Given information:
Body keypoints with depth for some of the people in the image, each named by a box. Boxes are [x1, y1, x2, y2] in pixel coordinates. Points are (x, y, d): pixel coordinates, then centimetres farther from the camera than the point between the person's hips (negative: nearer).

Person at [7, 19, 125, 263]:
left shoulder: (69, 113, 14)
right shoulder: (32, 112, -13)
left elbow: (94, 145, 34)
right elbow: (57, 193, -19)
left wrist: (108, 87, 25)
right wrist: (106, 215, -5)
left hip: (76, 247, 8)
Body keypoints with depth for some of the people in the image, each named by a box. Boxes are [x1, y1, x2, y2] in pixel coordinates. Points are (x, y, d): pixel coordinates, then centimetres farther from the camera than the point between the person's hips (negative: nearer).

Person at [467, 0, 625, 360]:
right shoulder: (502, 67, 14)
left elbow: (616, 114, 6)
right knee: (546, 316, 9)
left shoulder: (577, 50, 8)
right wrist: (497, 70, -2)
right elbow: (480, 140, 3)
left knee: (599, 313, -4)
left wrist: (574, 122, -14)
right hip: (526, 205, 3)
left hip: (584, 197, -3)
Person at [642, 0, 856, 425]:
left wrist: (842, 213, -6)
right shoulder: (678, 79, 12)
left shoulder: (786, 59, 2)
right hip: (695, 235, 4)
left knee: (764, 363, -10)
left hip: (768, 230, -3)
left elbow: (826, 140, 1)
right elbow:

Activity: Repeat only the lines running from the line that contains "left elbow: (616, 114, 6)" through the last line above, inclusive.

Task output:
left elbow: (616, 114, 6)
right knee: (546, 316, 9)
left shoulder: (577, 50, 8)
right wrist: (497, 70, -2)
right elbow: (480, 140, 3)
left knee: (599, 313, -4)
left wrist: (574, 122, -14)
right hip: (526, 205, 3)
left hip: (584, 197, -3)
Person at [642, 0, 856, 425]:
left wrist: (842, 213, -6)
right shoulder: (678, 79, 12)
left shoulder: (786, 59, 2)
right hip: (695, 235, 4)
left knee: (764, 363, -10)
left hip: (768, 230, -3)
left elbow: (826, 140, 1)
right elbow:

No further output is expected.